Schrader’s casting is interesting. Sandra Huller (Requiem; Toni Erdmann) is a blonde ‘prototype’ herself as the coordinator of the experiment, while Dan Stevens steals his scenes as the man of Alma’s dreams, Tom. “Why the British accent?” Alma inquires. Because she likes men who are only slightly exotic, so the experiment’s interpretation of this is a man who is not local but not too exotic (which computes as British).
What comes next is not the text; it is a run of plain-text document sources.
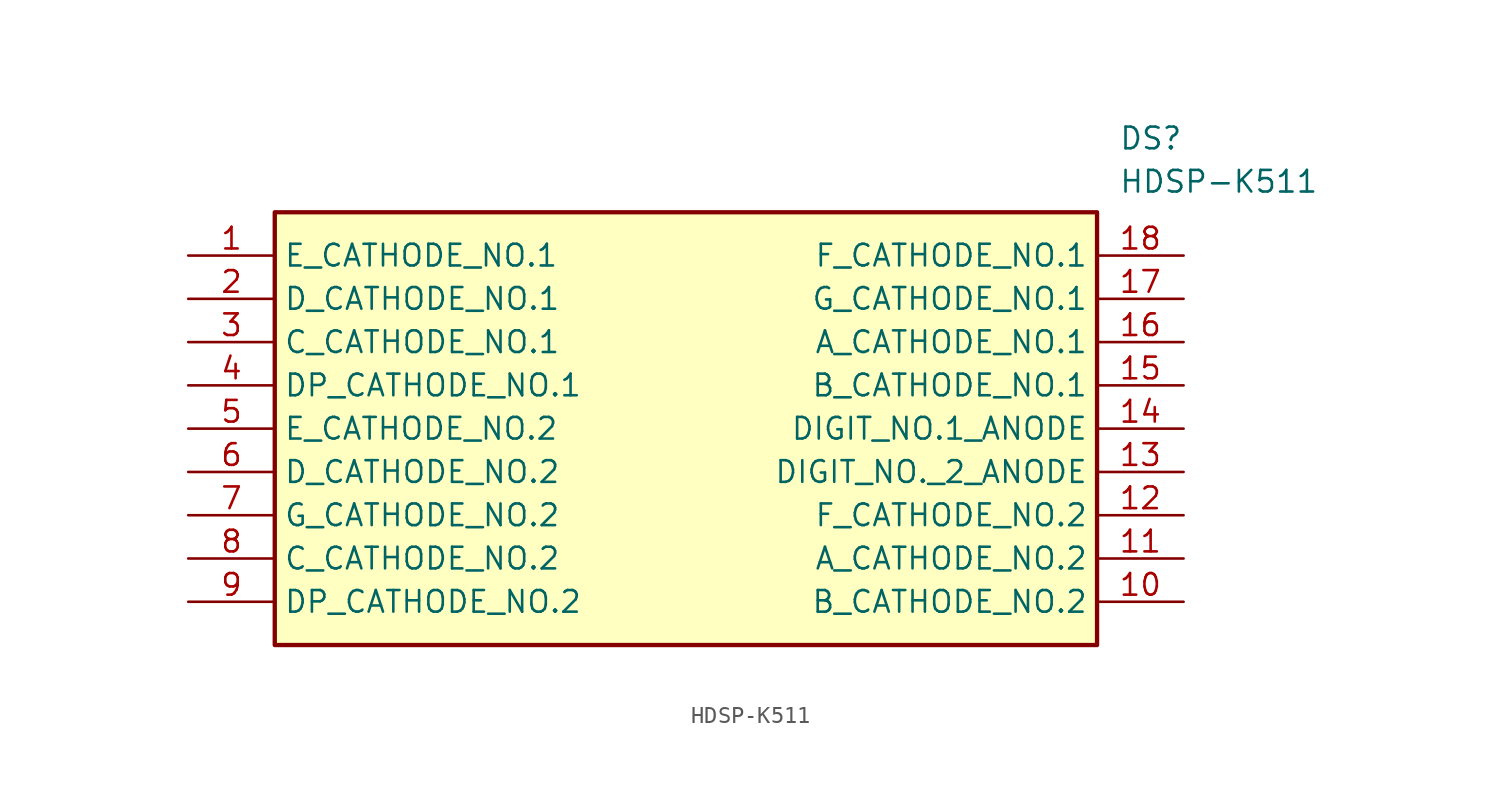
<source format=kicad_sym>
(kicad_symbol_lib
  (version 20211014)
  (generator SamacSys_ECAD_Model)
  (symbol "HDSP-K511"
    (property "Reference" "DS"
      (at 54.61 7.62 0)
      (effects (font (size 1.27 1.27)) (justify left top)))
    (property "Value" "HDSP-K511"
      (at 54.61 5.08 0)
      (effects (font (size 1.27 1.27)) (justify left top)))
    (rectangle
      (start 5.08 2.54)
      (end 53.34 -22.86)
      (stroke (width 0.254) (type default))
      (fill (type background)))
    (pin passive line
      (at 0 0 0)
      (length 5.08)
      (name "E_CATHODE_NO.1" (effects (font (size 1.27 1.27))))
      (number "1" (effects (font (size 1.27 1.27)))))
    (pin passive line
      (at 0 -2.54 0)
      (length 5.08)
      (name "D_CATHODE_NO.1" (effects (font (size 1.27 1.27))))
      (number "2" (effects (font (size 1.27 1.27)))))
    (pin passive line
      (at 0 -5.08 0)
      (length 5.08)
      (name "C_CATHODE_NO.1" (effects (font (size 1.27 1.27))))
      (number "3" (effects (font (size 1.27 1.27)))))
    (pin passive line
      (at 0 -7.62 0)
      (length 5.08)
      (name "DP_CATHODE_NO.1" (effects (font (size 1.27 1.27))))
      (number "4" (effects (font (size 1.27 1.27)))))
    (pin passive line
      (at 0 -10.16 0)
      (length 5.08)
      (name "E_CATHODE_NO.2" (effects (font (size 1.27 1.27))))
      (number "5" (effects (font (size 1.27 1.27)))))
    (pin passive line
      (at 0 -12.7 0)
      (length 5.08)
      (name "D_CATHODE_NO.2" (effects (font (size 1.27 1.27))))
      (number "6" (effects (font (size 1.27 1.27)))))
    (pin passive line
      (at 0 -15.24 0)
      (length 5.08)
      (name "G_CATHODE_NO.2" (effects (font (size 1.27 1.27))))
      (number "7" (effects (font (size 1.27 1.27)))))
    (pin passive line
      (at 0 -17.78 0)
      (length 5.08)
      (name "C_CATHODE_NO.2" (effects (font (size 1.27 1.27))))
      (number "8" (effects (font (size 1.27 1.27)))))
    (pin passive line
      (at 0 -20.32 0)
      (length 5.08)
      (name "DP_CATHODE_NO.2" (effects (font (size 1.27 1.27))))
      (number "9" (effects (font (size 1.27 1.27)))))
    (pin passive line
      (at 58.42 0 180)
      (length 5.08)
      (name "F_CATHODE_NO.1" (effects (font (size 1.27 1.27))))
      (number "18" (effects (font (size 1.27 1.27)))))
    (pin passive line
      (at 58.42 -2.54 180)
      (length 5.08)
      (name "G_CATHODE_NO.1" (effects (font (size 1.27 1.27))))
      (number "17" (effects (font (size 1.27 1.27)))))
    (pin passive line
      (at 58.42 -5.08 180)
      (length 5.08)
      (name "A_CATHODE_NO.1" (effects (font (size 1.27 1.27))))
      (number "16" (effects (font (size 1.27 1.27)))))
    (pin passive line
      (at 58.42 -7.62 180)
      (length 5.08)
      (name "B_CATHODE_NO.1" (effects (font (size 1.27 1.27))))
      (number "15" (effects (font (size 1.27 1.27)))))
    (pin passive line
      (at 58.42 -10.16 180)
      (length 5.08)
      (name "DIGIT_NO.1_ANODE" (effects (font (size 1.27 1.27))))
      (number "14" (effects (font (size 1.27 1.27)))))
    (pin passive line
      (at 58.42 -12.7 180)
      (length 5.08)
      (name "DIGIT_NO._2_ANODE" (effects (font (size 1.27 1.27))))
      (number "13" (effects (font (size 1.27 1.27)))))
    (pin passive line
      (at 58.42 -15.24 180)
      (length 5.08)
      (name "F_CATHODE_NO.2" (effects (font (size 1.27 1.27))))
      (number "12" (effects (font (size 1.27 1.27)))))
    (pin passive line
      (at 58.42 -17.78 180)
      (length 5.08)
      (name "A_CATHODE_NO.2" (effects (font (size 1.27 1.27))))
      (number "11" (effects (font (size 1.27 1.27)))))
    (pin passive line
      (at 58.42 -20.32 180)
      (length 5.08)
      (name "B_CATHODE_NO.2" (effects (font (size 1.27 1.27))))
      (number "10" (effects (font (size 1.27 1.27)))))))
</source>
Stevens brings an unexpectedly demure energy as the incessantly dapper Tom, and it’s a characterization which could have easily felt grating after several sequences, but Schrader draws on the disparate energy of her leads to create a polar vortex of opposing sentiment, which lends itself to an oddly believable romance, like Brief Encounter (1945) for the nihilists. Steven, also, seems to flourish when he’s playing people who are slightly ‘off’ so this, like his turn in The Guest (2014), is another instance where he is charming without being a caricature.
But at the center of I’m Your Man is the effervescent Maren Eggert, previously seen as the anxiety riddled mother in Angela Schanelec’s glorious I Was at Home…But (2019). With the energy of a studio era leading lady from the 1940s or 1980s, Eggert effortlessly succeeds and invigorates as an intelligent woman who also exudes an intoxicating confidence. Often, she’s irritated or contemplative, but Schrader showcases several moments which hinge on her fluctuating expressions, and there’s a comedic vitality which is reminiscent of someone like the Italian comic Toto.
Cinematographer Benedict Neuenfels (The Counterfeiters; A Woman in Berlin) captures some beautiful juxtapositions with ants and their human counterparts toiling away in actions which seem meaningless from a bird’s eye view but have paramount survivability ramifications for those on the ground. Themes of aging, longing, loneliness, and humankind’s hardwired need to play with language, metaphors and the power of poetry swirl together into a compendium which nails the essence of our need for the dangling carrot.
For, quite wisely, I’m Your Man conveys our contradictory impulses necessitating the need for a balance of achieving what we desire as it simultaneously should elude our reach. It’s a beautiful portrait of our acknowledgement of our limitations, try as we might to discover loopholes to satisfy ourselves. In the end, it’s a testament of how satisfaction, with regard to both our personal or professional ideations, is only relevant when we can see how success looks but never really achieved.
Reviewed on March 1st at the 2021 (virtual edition) Berlin International Film Festival – Main Competition. 105 Mins.